- [所给文段]:

+ + +

表2 各对照品和内标甲酯化的保留时间、特征离子和监测时间
因此,通过监测特征离子并结合色谱峰保留时间及离子丰度比,可进行定性分析,并可根据分析物与内标色谱峰的面积比,用标准曲线法进行定量分析。
2. 方法学验证:在健康者尿样中分别加入1.0 μg/mL、10.0 μg/mL 2个浓度的含4种有机酸(Adip A、Hept A、Sub A、Azel A)的混合标准溶液,照本发明方法处理分析,进行方法学检测,结果如表3所示。每个样品平行分析4次。
表3 精密度与回收率试验
由表3可见,本发明方法稳定,准确度高。
以上所述仅为本发明的较佳实施例,凡依本发明申请专利范围所做的均等变化与修饰,皆应属本发明的涵盖范围。
Claims (3)
1.一种生物样品中有机酸的检测方法,其特征在于:包括以下步骤:
1)将晨尿或空腹血液于2200g离心8min,取上清液备用;
2)取步骤1)所得上清液1mL于离心管中,加入100μL内标物,摇匀,再加入100μL质量浓度为2.5%的盐酸羟胺和300μL、10mol/L的氢氧化钠溶液,盖紧,充分混匀后静置1h,再加入130μL质量浓度为50%的硫酸酸化,最后加入2mL质量浓度为10%的硫酸甲醇溶液,漩涡振荡1min后于60℃水浴锅中甲酯化反应90min;
3)反应结束后将其取出,放至室温,然后加入1mL超纯水混匀,再加入2mL氯仿,漩涡振荡2min后于2200g离心8min,取下层溶液;
4)将所得下层溶液经0.45μm微孔有机滤膜过滤后,采用GC-MS进行检测。

+ + +

- [所给数据]:
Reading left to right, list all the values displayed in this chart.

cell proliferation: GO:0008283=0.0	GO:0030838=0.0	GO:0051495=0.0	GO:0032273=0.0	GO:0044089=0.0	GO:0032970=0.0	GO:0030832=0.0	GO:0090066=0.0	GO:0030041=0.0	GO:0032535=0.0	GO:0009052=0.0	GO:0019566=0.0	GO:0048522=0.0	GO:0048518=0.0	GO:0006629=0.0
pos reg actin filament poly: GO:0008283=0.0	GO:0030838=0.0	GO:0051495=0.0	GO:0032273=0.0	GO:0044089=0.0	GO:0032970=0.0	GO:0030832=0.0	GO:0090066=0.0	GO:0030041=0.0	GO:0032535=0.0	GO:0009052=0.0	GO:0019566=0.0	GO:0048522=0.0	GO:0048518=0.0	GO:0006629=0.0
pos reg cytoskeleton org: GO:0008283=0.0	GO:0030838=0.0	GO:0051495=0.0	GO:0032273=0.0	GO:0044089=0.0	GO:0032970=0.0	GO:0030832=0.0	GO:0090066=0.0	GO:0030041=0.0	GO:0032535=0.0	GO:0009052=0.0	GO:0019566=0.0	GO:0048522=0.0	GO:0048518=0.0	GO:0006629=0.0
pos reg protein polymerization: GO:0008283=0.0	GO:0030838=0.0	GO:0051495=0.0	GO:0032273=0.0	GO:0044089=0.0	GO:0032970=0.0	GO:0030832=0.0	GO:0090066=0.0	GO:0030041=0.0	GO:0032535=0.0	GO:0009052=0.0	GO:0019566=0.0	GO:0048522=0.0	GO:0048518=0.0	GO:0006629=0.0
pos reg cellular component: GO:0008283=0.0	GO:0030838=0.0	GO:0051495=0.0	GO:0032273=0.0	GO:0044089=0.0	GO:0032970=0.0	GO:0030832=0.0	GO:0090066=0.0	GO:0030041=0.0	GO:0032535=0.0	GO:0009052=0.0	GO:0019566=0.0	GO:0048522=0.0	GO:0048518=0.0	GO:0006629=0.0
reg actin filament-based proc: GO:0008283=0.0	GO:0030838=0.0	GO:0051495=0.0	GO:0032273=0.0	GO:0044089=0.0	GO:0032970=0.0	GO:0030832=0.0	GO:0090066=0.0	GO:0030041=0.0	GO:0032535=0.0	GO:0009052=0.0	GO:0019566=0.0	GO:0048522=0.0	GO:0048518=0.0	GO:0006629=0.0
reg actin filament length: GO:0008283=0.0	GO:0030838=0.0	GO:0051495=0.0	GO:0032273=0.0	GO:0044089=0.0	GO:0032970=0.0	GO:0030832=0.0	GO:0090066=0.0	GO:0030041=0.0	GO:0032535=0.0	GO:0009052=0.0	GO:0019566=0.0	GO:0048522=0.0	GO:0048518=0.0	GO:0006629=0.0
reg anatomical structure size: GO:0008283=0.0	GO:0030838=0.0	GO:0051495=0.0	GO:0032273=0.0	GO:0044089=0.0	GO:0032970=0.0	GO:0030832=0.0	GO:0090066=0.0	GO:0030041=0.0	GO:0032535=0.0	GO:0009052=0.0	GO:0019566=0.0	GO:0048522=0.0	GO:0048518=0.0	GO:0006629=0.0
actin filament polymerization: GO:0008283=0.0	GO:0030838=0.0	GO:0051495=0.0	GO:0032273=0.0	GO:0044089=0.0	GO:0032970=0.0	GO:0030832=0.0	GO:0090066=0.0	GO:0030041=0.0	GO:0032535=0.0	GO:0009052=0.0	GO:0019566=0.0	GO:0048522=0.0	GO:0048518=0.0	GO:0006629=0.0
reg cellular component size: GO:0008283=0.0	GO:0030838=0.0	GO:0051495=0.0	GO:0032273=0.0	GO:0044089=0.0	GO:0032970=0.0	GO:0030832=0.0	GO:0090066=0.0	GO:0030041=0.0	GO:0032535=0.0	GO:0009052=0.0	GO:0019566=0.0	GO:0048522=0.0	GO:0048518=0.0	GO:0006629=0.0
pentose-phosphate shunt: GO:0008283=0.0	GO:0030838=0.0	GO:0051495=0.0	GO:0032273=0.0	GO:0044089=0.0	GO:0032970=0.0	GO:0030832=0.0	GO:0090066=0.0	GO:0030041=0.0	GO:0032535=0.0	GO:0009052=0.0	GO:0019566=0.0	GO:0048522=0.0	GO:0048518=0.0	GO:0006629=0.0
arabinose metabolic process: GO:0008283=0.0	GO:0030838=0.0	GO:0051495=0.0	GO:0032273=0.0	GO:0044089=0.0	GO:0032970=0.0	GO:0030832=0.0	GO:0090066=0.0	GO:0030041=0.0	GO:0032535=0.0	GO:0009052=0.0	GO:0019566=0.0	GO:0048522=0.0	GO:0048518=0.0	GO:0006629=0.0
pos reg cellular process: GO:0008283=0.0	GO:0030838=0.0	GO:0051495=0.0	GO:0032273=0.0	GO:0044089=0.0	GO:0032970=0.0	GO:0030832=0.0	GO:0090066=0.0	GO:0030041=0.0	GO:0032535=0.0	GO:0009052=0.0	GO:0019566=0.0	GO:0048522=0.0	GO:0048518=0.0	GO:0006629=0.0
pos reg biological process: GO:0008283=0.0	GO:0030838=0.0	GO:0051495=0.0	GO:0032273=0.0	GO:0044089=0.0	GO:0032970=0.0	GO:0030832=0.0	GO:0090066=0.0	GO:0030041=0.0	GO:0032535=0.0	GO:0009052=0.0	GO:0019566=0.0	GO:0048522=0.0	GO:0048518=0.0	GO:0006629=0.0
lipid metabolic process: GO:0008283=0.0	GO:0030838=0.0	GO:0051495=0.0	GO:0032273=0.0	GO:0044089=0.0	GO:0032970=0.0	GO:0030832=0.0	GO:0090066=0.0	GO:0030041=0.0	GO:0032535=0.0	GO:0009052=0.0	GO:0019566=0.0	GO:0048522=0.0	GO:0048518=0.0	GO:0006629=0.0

+ + +

- [完成下列各题]:
1: 请根据所给文段回答:晨尿或空腹血液在第一步中以多大的离心力离心多长时间?
2: 列出所给文段中方法学验证所用混合标准溶液含有的全部有机酸。

- [参考答案]:
1: 2200g离心8min。

2: Adip A、Hept A、Sub A、Azel A